------ Dataset records ------

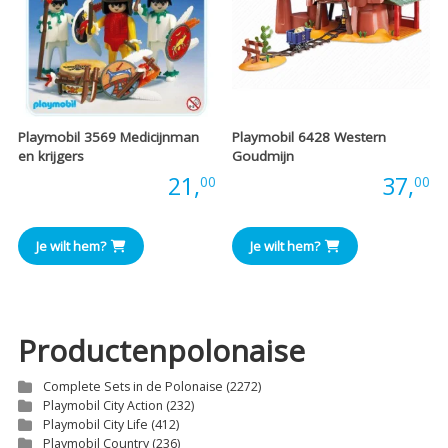
Playmobil 3569 Medicijnman
Playmobil 6428 Western
en krijgers
Goudmijn
Prijs:
21,
Prijs:
37,
00
00
Je wilt hem?
Je wilt hem?
Productenpolonaise
Complete Sets in de Polonaise
(2272)
Playmobil City Action
(232)
Playmobil City Life
(412)
Playmobil Country
(236)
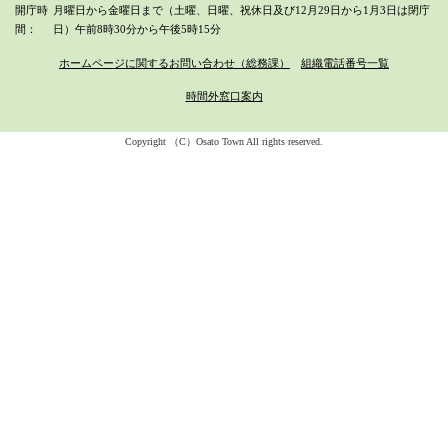
開庁時
月曜日から金曜日まで（土曜、日曜、祝休日及び12月29日から1月3日は閉庁
間
日）
午前8時30分から午後5時15分
ホームページに関するお問い合わせ（総務課）
組織電話番号一覧
時間外窓口案内
Copyright （C）Osato Town All rights reserved.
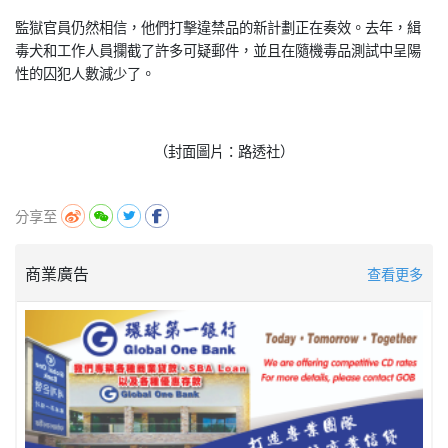
監獄官員仍然相信，他們打擊違禁品的新計劃正在奏效。去年，緝
毒犬和工作人員攔截了許多可疑郵件，並且在隨機毒品測試中呈陽
性的囚犯人數減少了。
（封面圖片：路透社）
分享至
商業廣告
查看更多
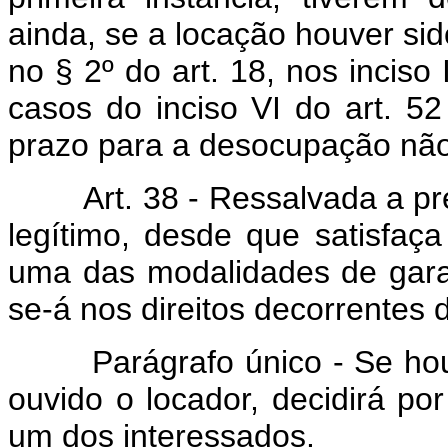
ainda, se a locação houver sid
no § 2º do art. 18, nos inciso 
casos do inciso VI do art. 52
prazo para a desocupação não
Art. 38 - Ressalvada a prefe
legítimo, desde que satisfaça
uma das modalidades de garant
se-á nos direitos decorrentes 
Parágrafo único - Se houve
ouvido o locador, decidirá p
um dos interessados.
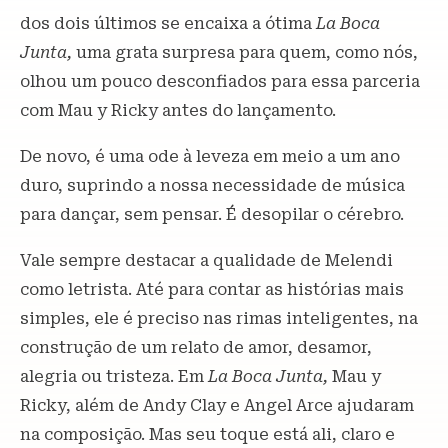
dos dois últimos se encaixa a ótima
La Boca
Junta,
uma grata surpresa para quem, como nós,
olhou um pouco desconfiados para essa parceria
com Mau y Ricky antes do lançamento.
De novo, é uma ode à leveza em meio a um ano
duro, suprindo a nossa necessidade de música
para dançar, sem pensar. É desopilar o cérebro.
Vale sempre destacar a qualidade de Melendi
como letrista. Até para contar as histórias mais
simples, ele é preciso nas rimas inteligentes, na
construção de um relato de amor, desamor,
alegria ou tristeza. Em
La Boca Junta,
Mau y
Ricky, além de Andy Clay e Angel Arce ajudaram
na composição. Mas seu toque está ali, claro e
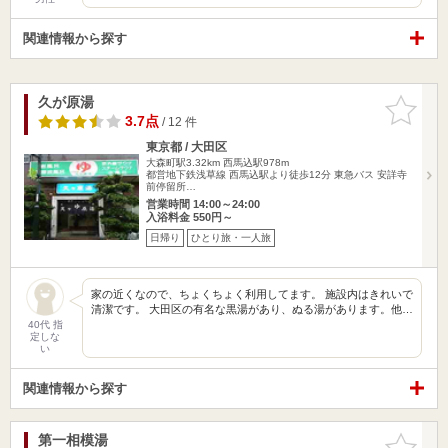
関連情報から探す
久が原湯
お気に入
りに追加
3.7点
/ 12 件
東京都 / 大田区
大森町駅3.32km
西馬込駅978m
都営地下鉄浅草線 西馬込駅より徒歩12分 東急バス 安詳寺
前停留所…
営業時間 14:00～24:00
入浴料金 550円～
日帰り
ひとり旅・一人旅
家の近くなので、ちょくちょく利用してます。 施設内はきれいで
清潔です。 大田区の有名な黒湯があり、ぬる湯があります。他…
40代 指
定しな
い
関連情報から探す
第一相模湯
お気に入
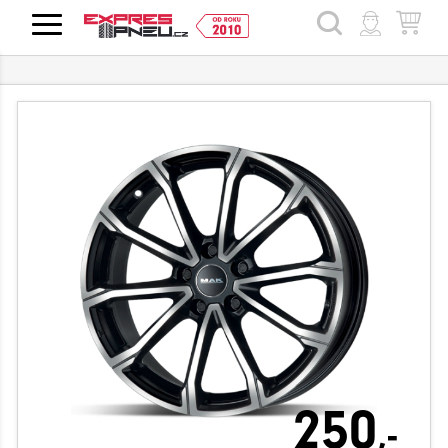
HLEDAT
250
,-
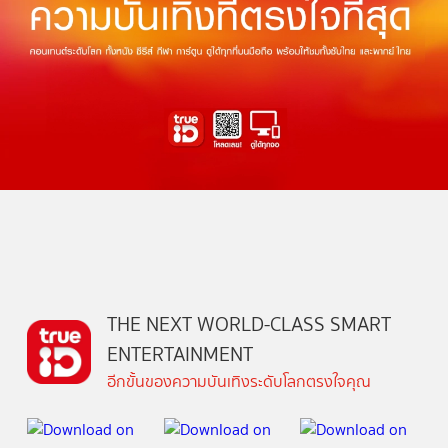
THE NEXT WORLD-CLASS SMART
ENTERTAINMENT
อีกขั้นของความบันเทิงระดับโลกตรงใจคุณ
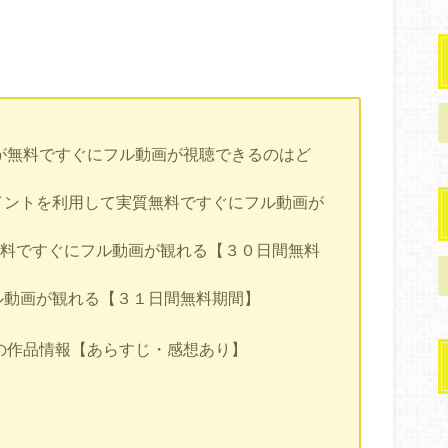
が無料ですぐにフル動画が視聴できるのはど
V」はポイントを利用して実質無料ですぐにフル動画が
は無料ですぐにフル動画が観れる【３０日間無料
フル動画が観れる【３１日間無料期間】
の作品情報【あらすじ・感想あり】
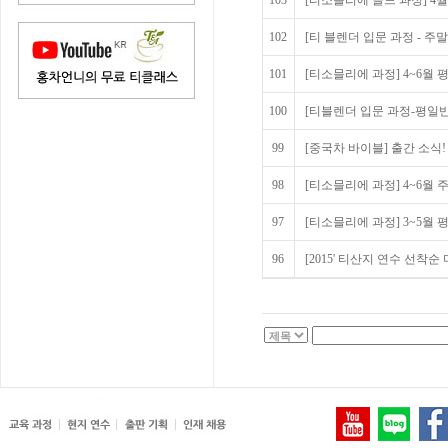
103
[티소믈리에 골드 과정] 4
102
[티 블렌더 입문 과정 - 주말
101
[티소믈리에 과정] 4~6월
100
[티블렌더 입문 과정-평일반
99
[중국차 바이블] 출간 소식!
98
[티소믈리에 과정] 4~6월
97
[티소믈리에 과정] 3~5월
96
[2015' 티산지 연수 선착순 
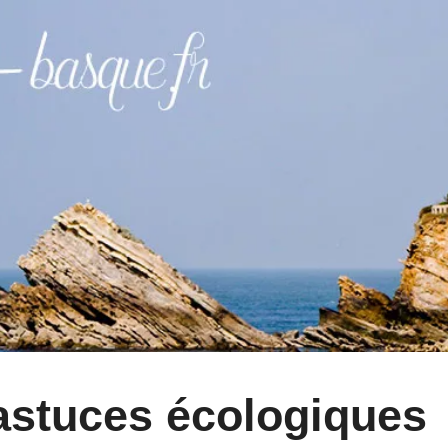
 astuces écologiques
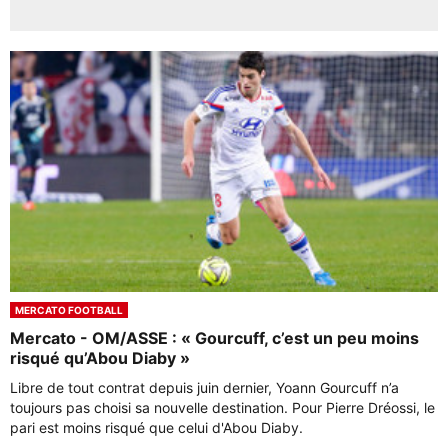
MERCATO FOOTBALL
Mercato - OM/ASSE : « Gourcuff, c’est un peu moins
risqué qu’Abou Diaby »
Libre de tout contrat depuis juin dernier, Yoann Gourcuff n’a
toujours pas choisi sa nouvelle destination. Pour Pierre Dréossi, le
pari est moins risqué que celui d'Abou Diaby.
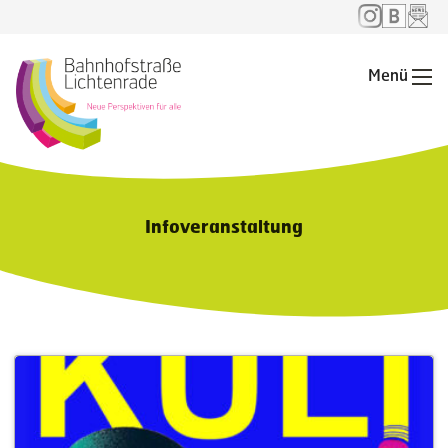
Menü
Me
Infoveranstaltung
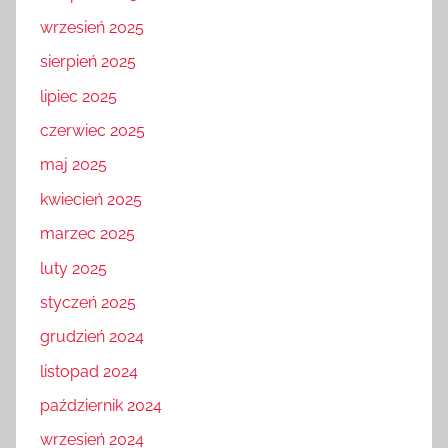
wrzesień 2025
sierpień 2025
lipiec 2025
czerwiec 2025
maj 2025
kwiecień 2025
marzec 2025
luty 2025
styczeń 2025
grudzień 2024
listopad 2024
październik 2024
wrzesień 2024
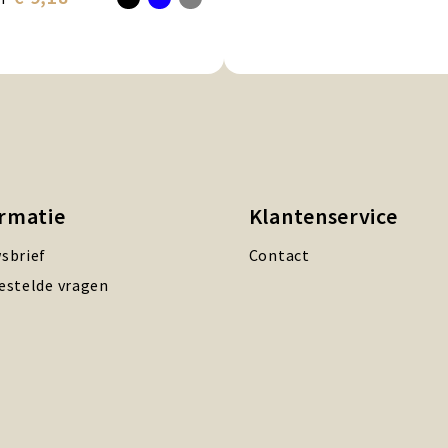
ormatie
Klantenservice
sbrief
Contact
estelde vragen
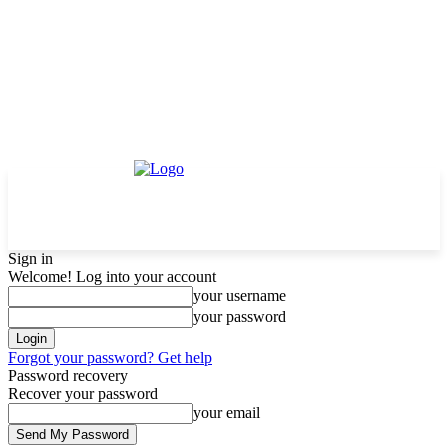
Sign in
Welcome! Log into your account
your username
your password
Forgot your password? Get help
Password recovery
Recover your password
your email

------

Exercise - From the line with "Forgot your password? Get help" to the final line of the data above, please reproduce every line exactly and add nothing.

Exercise result -
Forgot your password? Get help
Password recovery
Recover your password
your email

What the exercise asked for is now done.